Geometry-Informed Neural Operator for Large-Scale 3D PDEs

Part of Advances in Neural Information Processing Systems 36 (NeurIPS 2023) Main Conference Track

Bibtex Paper Supplemental

Authors

Zongyi Li, Nikola Kovachki, Chris Choy, Boyi Li, Jean Kossaifi, Shourya Otta, Mohammad Amin Nabian, Maximilian Stadler, Christian Hundt, Kamyar Azizzadenesheli, Animashree Anandkumar

Abstract

We propose the geometry-informed neural operator (GINO), a highly efficient approach for learning the solution operator of large-scale partial differential equations with varying geometries. GINO uses a signed distance function (SDF) representation of the input shape and neural operators based on graph and Fourier architectures to learn the solution operator. The graph neural operator handles irregular grids and transforms them into and from regular latent grids on which Fourier neural operator can be efficiently applied. We provide an efficient implementation of GINO using an optimized hashing approach, which allows efficient learning in a shared, compressed latent space with reduced computation and memory costs. GINO is discretization-invariant, meaning the trained model can be applied to arbitrary discretizations of the continuous domain and applies to any shape or resolution. To empirically validate the performance of our method on large-scale simulation, we generate the industry-standard aerodynamics dataset of 3D vehicle geometries with Reynolds numbers as high as five million.
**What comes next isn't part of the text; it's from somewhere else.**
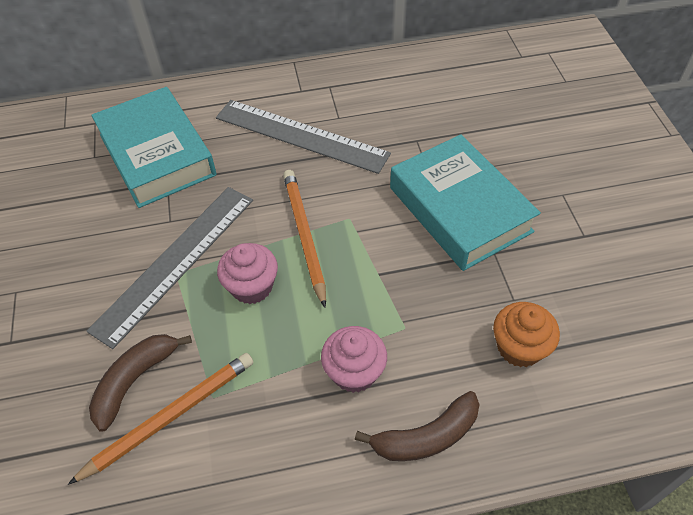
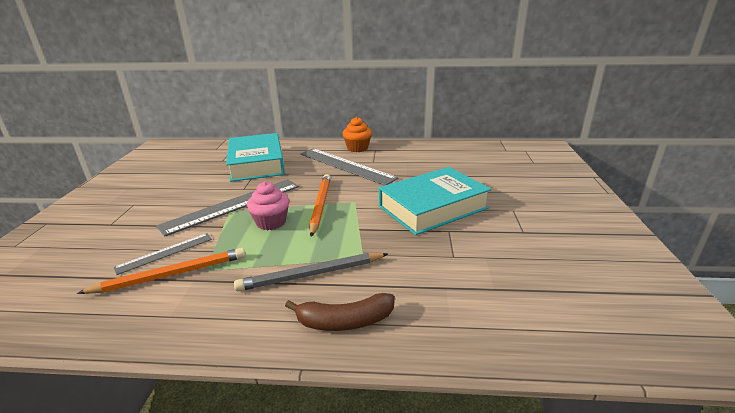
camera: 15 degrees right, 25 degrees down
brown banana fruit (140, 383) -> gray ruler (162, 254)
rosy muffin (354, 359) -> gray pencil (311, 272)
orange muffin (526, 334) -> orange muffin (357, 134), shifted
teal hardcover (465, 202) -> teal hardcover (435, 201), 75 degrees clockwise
For this large-scale 3D fluid simulation, numerical methods are expensive to compute surface pressure. We successfully trained GINO to predict the pressure on car surfaces using only five hundred data points. The cost-accuracy experiments show a 26,000x speed-up compared to optimized GPU-based computational fluid dynamics (CFD) simulators on computing the drag coefficient. When tested on new combinations of geometries and boundary conditions (inlet velocities), GINO obtains a one-fourth reduction in error rate compared to deep neural network approaches.